_What is expected_
Quote the text of the rows below word for word, leaving out the pictures.

_Source data_
========================================================================
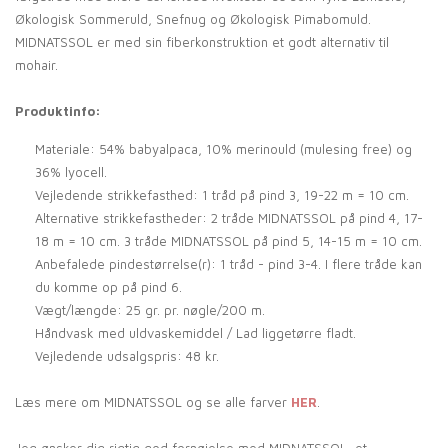
Økologisk Sommeruld, Snefnug og Økologisk Pimabomuld.
MIDNATSSOL er med sin fiberkonstruktion et godt alternativ til
mohair.
Produktinfo:
Materiale: 54% babyalpaca, 10% merinould (mulesing free) og
36% lyocell.
Vejledende strikkefasthed: 1 tråd på pind 3, 19-22 m = 10 cm.
Alternative strikkefastheder: 2 tråde MIDNATSSOL på pind 4, 17-
18 m = 10 cm. 3 tråde MIDNATSSOL på pind 5, 14-15 m = 10 cm.
Anbefalede pindestørrelse(r): 1 tråd - pind 3-4. I flere tråde kan
du komme op på pind 6.
Vægt/længde: 25 gr. pr. nøgle/200 m.
Håndvask med uldvaskemiddel / Lad liggetørre fladt.
Vejledende udsalgspris: 48 kr.
Læs mere om MIDNATSSOL og se alle farver
HER
.
Jeg ønsker dig rigtig god fornøjelse med MIDNATSSOL, et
========================================================================
_Answer to this exercise_
Økologisk Sommeruld, Snefnug og Økologisk Pimabomuld.
MIDNATSSOL er med sin fiberkonstruktion et godt alternativ til
mohair.
Produktinfo:
Materiale: 54% babyalpaca, 10% merinould (mulesing free) og
36% lyocell.
Vejledende strikkefasthed: 1 tråd på pind 3, 19-22 m = 10 cm.
Alternative strikkefastheder: 2 tråde MIDNATSSOL på pind 4, 17-
18 m = 10 cm. 3 tråde MIDNATSSOL på pind 5, 14-15 m = 10 cm.
Anbefalede pindestørrelse(r): 1 tråd - pind 3-4. I flere tråde kan
du komme op på pind 6.
Vægt/længde: 25 gr. pr. nøgle/200 m.
Håndvask med uldvaskemiddel / Lad liggetørre fladt.
Vejledende udsalgspris: 48 kr.
Læs mere om MIDNATSSOL og se alle farver
HER
.
Jeg ønsker dig rigtig god fornøjelse med MIDNATSSOL, et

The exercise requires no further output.